Peter Handscomb is the victim of an awkward technique.

It comes after Aussie legend Shane Warne also called for Handscomb to be dropped in order to work on his fundamental flaws.

He said the factor that compounds Handscomb's predicament is that he will not get an opportunity to try and experiment with alterations to his technique at the crease until February, when the Sheffield Shield season resumes after the Big Bash.

He said the simple change Handscomb can make immediately to try and save his Test position is to not bat so deep in his crease where he is more susceptible to English bowlers attacking his stumps and trapping him in front.

"It's whether they think he is gone in the head, Handscomb," Slater said.

"If that is the case it's all about the demeanour and his demeanour on the field in Adelaide was one of getting in the face of the Poms and sledging and having a crack, which only indicated to me that he's struggling.

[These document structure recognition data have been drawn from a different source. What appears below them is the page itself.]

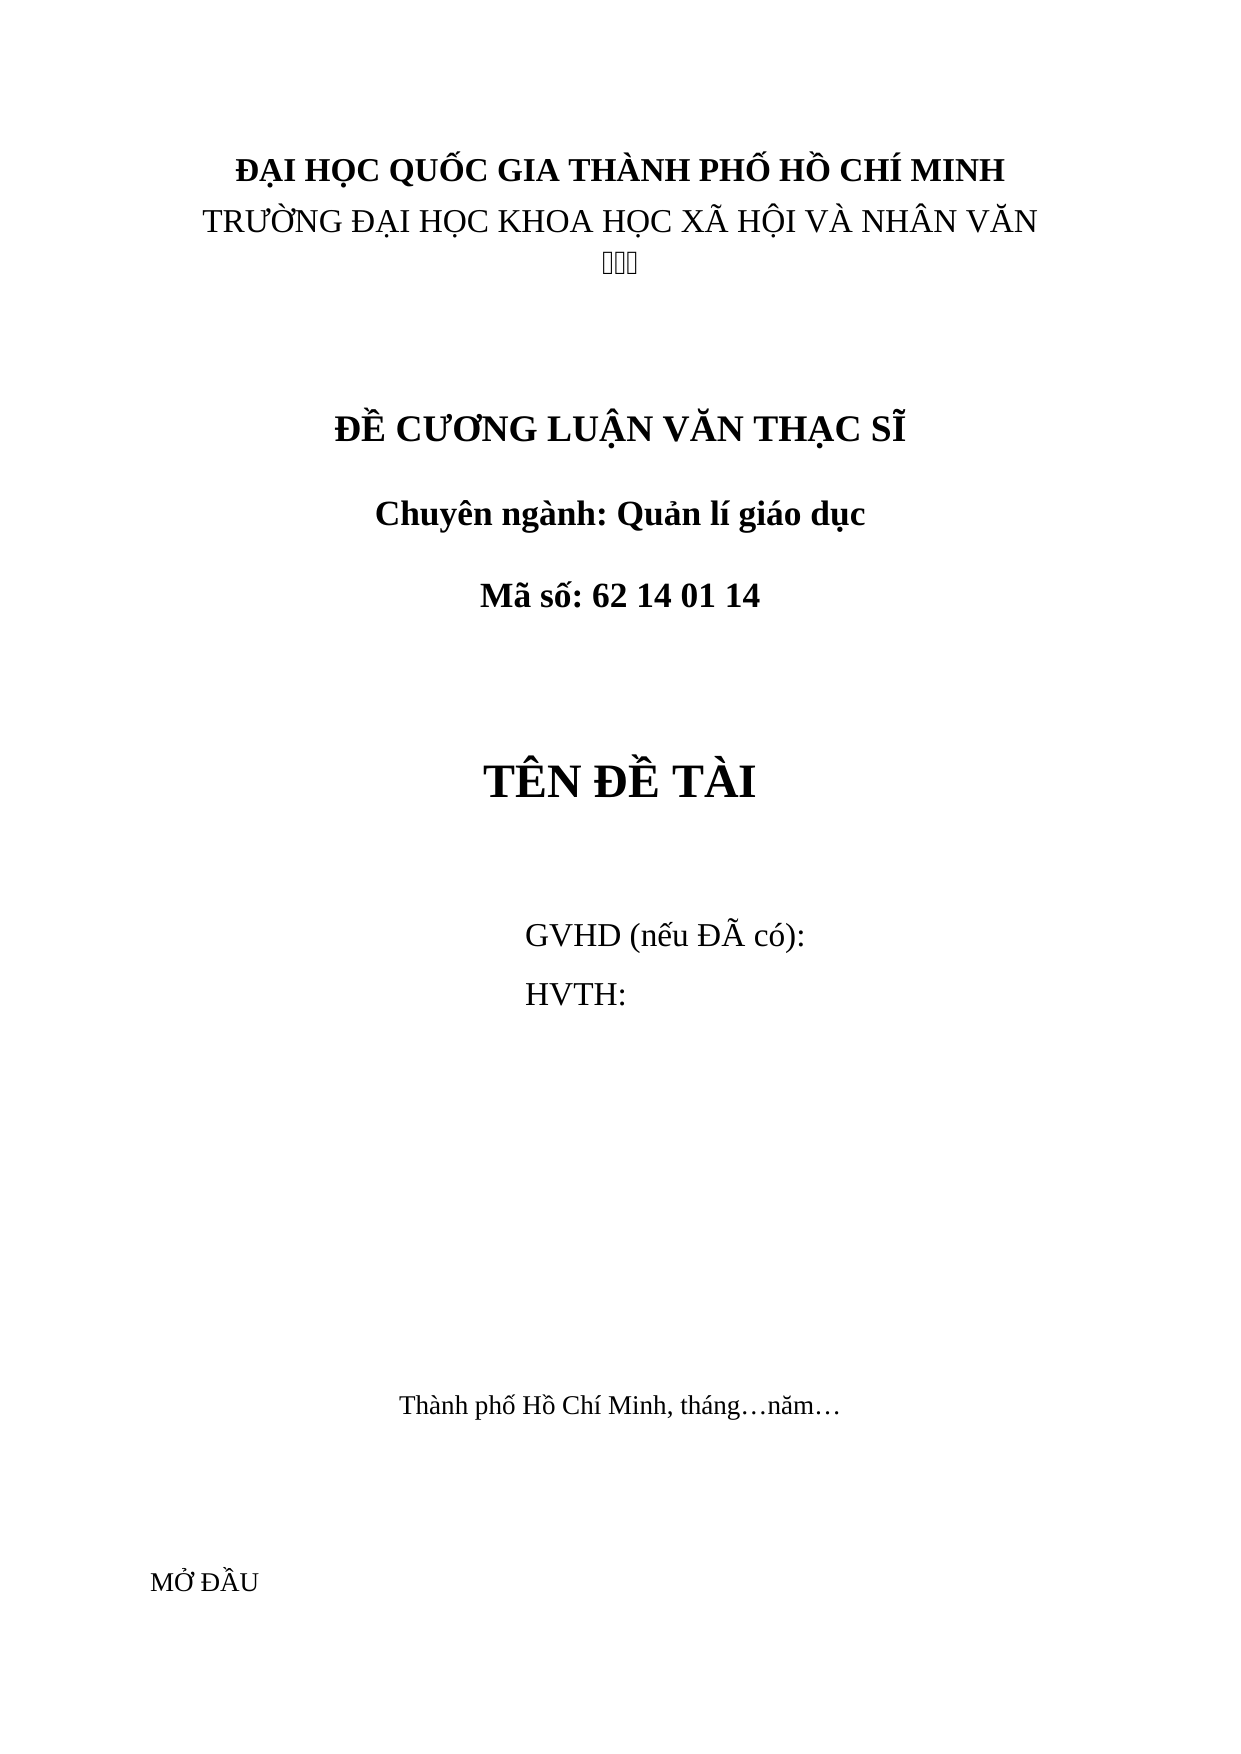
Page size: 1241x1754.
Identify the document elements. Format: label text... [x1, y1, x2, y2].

text Thành phố Hồ Chí Minh, tháng…năm… [150, 1389, 1090, 1420]
text ĐẠI HỌC QUỐC GIA THÀNH PHỐ HỒ CHÍ MINH [150, 150, 1090, 188]
text HVTH: [450, 974, 1090, 1012]
text Chuyên ngành: Quản lí giáo dục [150, 492, 1090, 533]
text GVHD (nếu ĐÃ có): [450, 915, 1090, 953]
text TÊN ĐỀ TÀI [150, 752, 1090, 807]
text TRƯỜNG ĐẠI HỌC KHOA HỌC XÃ HỘI VÀ NHÂN VĂN [150, 201, 1090, 239]
text MỞ ĐẦU [150, 1566, 1090, 1597]
text ĐỀ CƯƠNG LUẬN VĂN THẠC SĨ [150, 406, 1090, 449]
text Mã số: 62 14 01 14 [150, 574, 1090, 615]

"That was his way of saying, 'I'm on top of it. I'm going to give as good as I got'. That's a sign that there is something going on. If he is doubting his technique and I don't know that he'd be saying that to anyone, then I would replace him, but a winning side is a winning side.

"There are people watching at home seeing what is going on with his technique and how strange it is. The advice you give him is, 'If you don't want to change anything, move from being so far back to having your back foot on the popping crease and then straight away you're eliminating the chance of the LBW'.

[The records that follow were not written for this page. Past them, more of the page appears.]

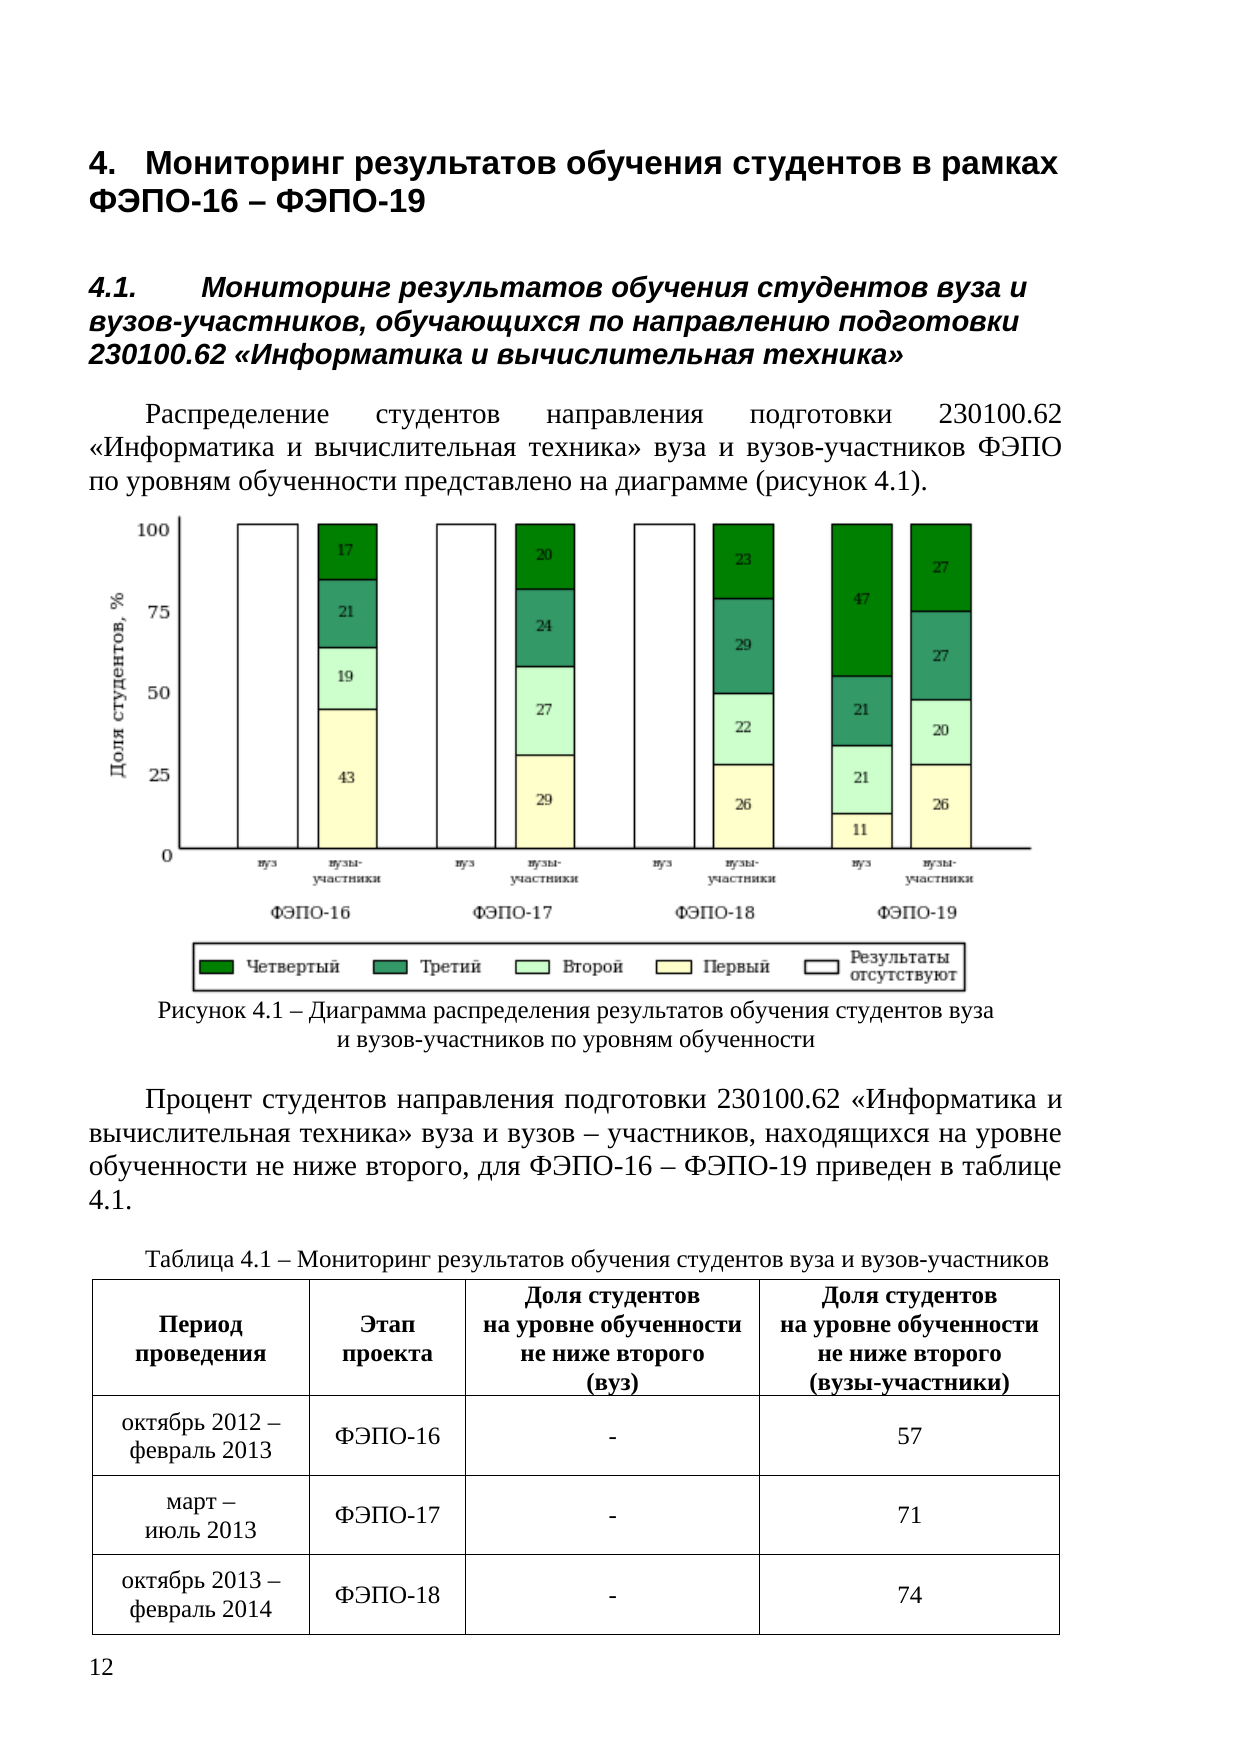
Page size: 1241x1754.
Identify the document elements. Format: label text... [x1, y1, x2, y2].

table_cell - [466, 1476, 759, 1554]
table_header Период проведения [93, 1280, 309, 1395]
table_cell 57 [760, 1396, 1059, 1475]
table_cell ФЭПО-17 [310, 1476, 465, 1554]
table_cell ФЭПО-16 [310, 1396, 465, 1475]
text Таблица 4.1 – Мониторинг результатов обучения студентов вуза и вузов-участников [88, 1244, 1063, 1273]
text Распределение студентов направления подготовки 230100.62 «Информатика и вычислительная техника» вуза и вузов-участников ФЭПО по уровням обученности представлено на диаграмме (рисунок 4.1). [88, 396, 1063, 497]
table_header Этап проекта [310, 1280, 465, 1395]
table_cell 71 [760, 1476, 1059, 1554]
table_header Доля студентов на уровне обученности не ниже второго (вузы-участники) [760, 1280, 1059, 1395]
table_cell октябрь 2013 – февраль 2014 [93, 1555, 309, 1633]
table_cell октябрь 2012 – февраль 2013 [93, 1396, 309, 1475]
text Процент студентов направления подготовки 230100.62 «Информатика и вычислительная техника» вуза и вузов – участников, находящихся на уровне обученности не ниже второго, для ФЭПО-16 – ФЭПО-19 приведен в таблице 4.1. [88, 1081, 1063, 1216]
table_cell март – июль 2013 [93, 1476, 309, 1554]
text Рисунок 4.1 – Диаграмма распределения результатов обучения студентов вуза и вузов-участников по уровням обученности [88, 509, 1063, 1052]
table_cell 74 [760, 1555, 1059, 1633]
subtitle Мониторинг результатов обучения студентов вуза и вузов-участников, обучающихся по направлению подготовки 230100.62 «Информатика и вычислительная техника» [88, 270, 1063, 371]
table_cell ФЭПО-18 [310, 1555, 465, 1633]
table_header Доля студентов на уровне обученности не ниже второго (вуз) [466, 1280, 759, 1395]
picture [103, 508, 1048, 995]
table_cell - [466, 1555, 759, 1633]
subtitle Мониторинг результатов обучения студентов в рамках ФЭПО-16 – ФЭПО-19 [88, 143, 1063, 220]
table_cell - [466, 1396, 759, 1475]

Peter Handscomb and Joe Root got chirpy.
Peter Handscomb and Joe Root got chirpy.


"As vulnerable as you are when you're sitting so far back, that would be the only thing. It's very hard to change technique halfway through a season. It's very hard to change technically when you're the age that you are and it's all sort of muscle memory and everything, but he has to. I believe he has to if he wants a long term future."

Despite his belief Australia is better off returning to Marsh at the Waca, Slater also rubbished the logic Aussie selectors are reportedly using to make a decision between Marsh and Handscomb.

A lifeless Waca deck is expected to increase the workload on Australia's pace attack in Perth, however, early reports suggest the green-top wicket could show some traditional bounce and carry not seen at the iconic fast-bowling venue in many years.

Aussie coach Darren Lehmann has said the call between Handscomb and Marsh will be decided by the pitch.

Slater said a deck that shows more bounce than recent Tests in Perth would actually play to Handscomb's strengths where he feels most comfortable playing off his back foot.

"They're saying it'll come down to the pitch conditions," he said.

"We know what we get over there. We get a flat deck and we'll see hundred after hundred.

"Forget this theory that it's quick and bouncy. That went 15 years ago. But if it is bouncing a little bit, let's just say that it has a little bit of carry there, then it actually suits Handscomb because he plays off the back foot and that's his favourite shot.

"He's still going to be able to bang them on the off side off the back foot. I think it suits his game, yet they're saying if it does have carry then Mitchell Marsh is the man. I don't quite understand why there is this sort of talk because Handscomb is going to be better suited to a pitch that carries."